Sh*t happens. Later we can get over it.
Well good morning you two, and how are you doing this fine day?
The sun is shining, reflecting off the lake, but I find this confusing as the sky is overcast. Apparently somewhere on the other side of the house the sun is poking through just a bit, even though I cannot see it. Another metaphor for life. And this morning I am thinking especially of my dear friend Becky who has diligently put in all the miles training for her 2nd half-Ironman, which is being held this morning in the Gulf Coast.

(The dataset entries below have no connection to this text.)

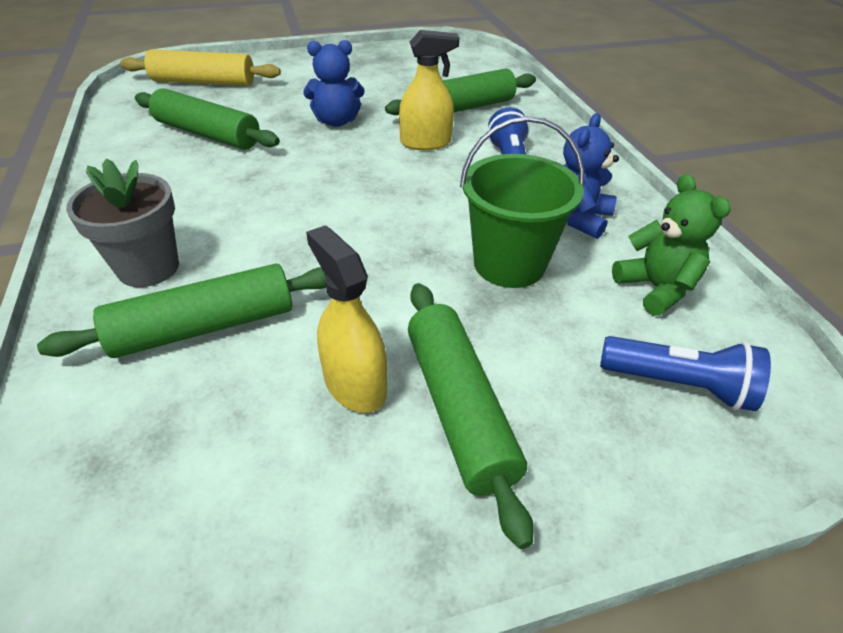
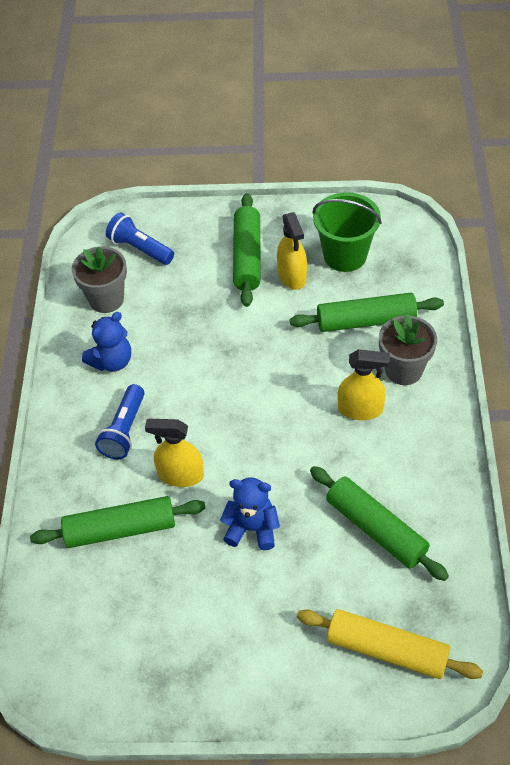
camera: 160 degrees left, 10 degrees up
green bucket [460,116,584,288] -> green bucket moved to [313,192,382,272]
green teddy bear [612,174,731,316] -> grey flower pot [72,246,127,313]
none -> yellow spray bottle [337,349,390,420]

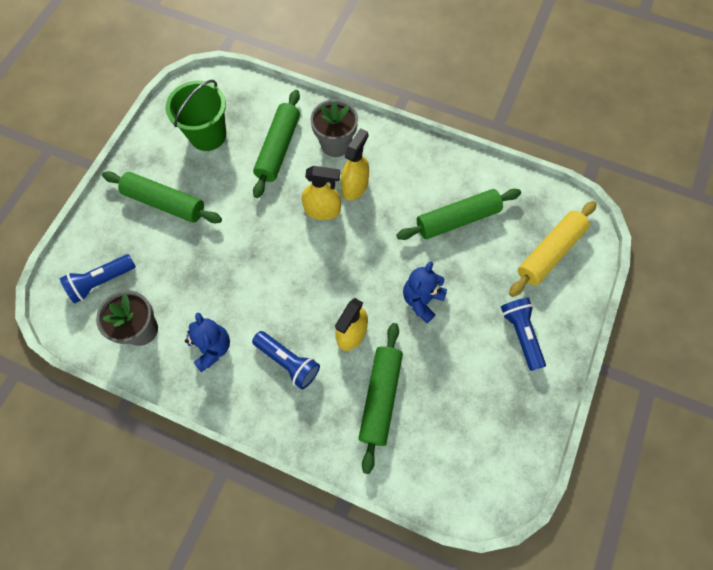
camera: 70 degrees left, 15 degrees up
yellow spray bottle [277,212,307,290] -> yellow spray bottle moved to [302,166,341,220]
none -> blue flashlight [501,298,546,371]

Well, two-thirds of the race are being held anyway; the swim has been cancelled.
I saw her face when they announced it and my heart fell for her. Later the crank fell off her bike. All of that, the hours and hours of training, struggling through hard workouts, planning, worrying, dreaming. Done, gone.
Fill in the metaphor: ___________________________________________________
I know she’s devastated. I combined some $%&* and some tears when she told me. You know how it is, for a minute you think, really? You’re kidding, right? But, no, she’s done, it’s over for today. We all know how this feels. You’ve worked so hard, you’ve followed your plan, you do everything the boss says, or the trainer says, you follow the rules and all of a sudden you run into a wall. You break your foot, or your bike fails, or your boss reviews your input and says no. Boston gets bombed out. NYC gets stormed out.
Personally, when stuff like that happens to me and I get this type of input: “life goes on” “make lemonade” – it just makes me mad. I believe we need a little space to be upset. It DOES suck. It does hurt, it’s incredibly disappointing. Oh well, la-la-la, get over it, look over here, a rainbow! Oh yeah? Guess where your rainbow can go. I’ll be fine in a bit, just back off.
Last week I had the great opportunity to attend the RRCA (Road Runners Club of America) Annual Convention in Spokane, Washington. This may surprise you, but there is not an overwhelming plethora of running club secretaries in the Memphis area. I know, right? I am a company of one. So it was a lot of fun to talk shop with other attendees, and I’ve carried home a notebook full of ideas.
This is the fourth convention I’ve attended and I believe the best so far (possibly inching ahead of our hosting in 2012, don’t tell anyone). I met Bernard Lagat!
I wasn’t going to ask for a photo – but others did, so I jumped into the fold.
No pride, no regrets.
He spoke at lunch of the sacrifices his family made for one another, the opportunities he was fortunate enough to be given. A very engaging speaker, he talked openly and honestly about success and failure, accepting and moving forward. He laughed along with all of the attendees when he described what coming in fourth in the Olympics felt like. Fifth place, you pretty much know it’s not going to be your day. Third, *sigh* I made the podium! Second, *yay* I’m not first but I’m not third!
Don Kardong addressed this also when he spoke on Saturday. This must have been an especially bitter pill when the first place finisher was later stripped of his medal for doping, but just like Mr. Lagat, he was charming, humble, and funny. He joked that after the doping issue the first place medal was divided into thirds and this was his portion:
That evening Deena Kastor spoke. She was the 1997 RRCA Roads Scholar recipient, living in Colorado working as a waitress, training, then working all day on her feet, training again at night. The scholarship allowed her to quit work for a year and focus on her training. We all know how well that turned out!
All three were humble, grateful people, appreciative of the help they’ve received and the chances they’ve been given. They are among the best in the world but they would not have been there speaking to us without dedication and hard work. They fell, they struggled, they stood back up. They grabbed the opportunities they were given and remain grateful for all of it.
I will never be an elite runner. I have, however, realized through these speakers that I can continue to strive to be an elite person, even if I do slip a bit, falling back and struggling when the sh*t shows up.
ADDENDUM: After the DNF Becky cried a bit, then put on her shoes and ran out to the course to cheer on her friends and teammates. I’m proud to call her friend and hero.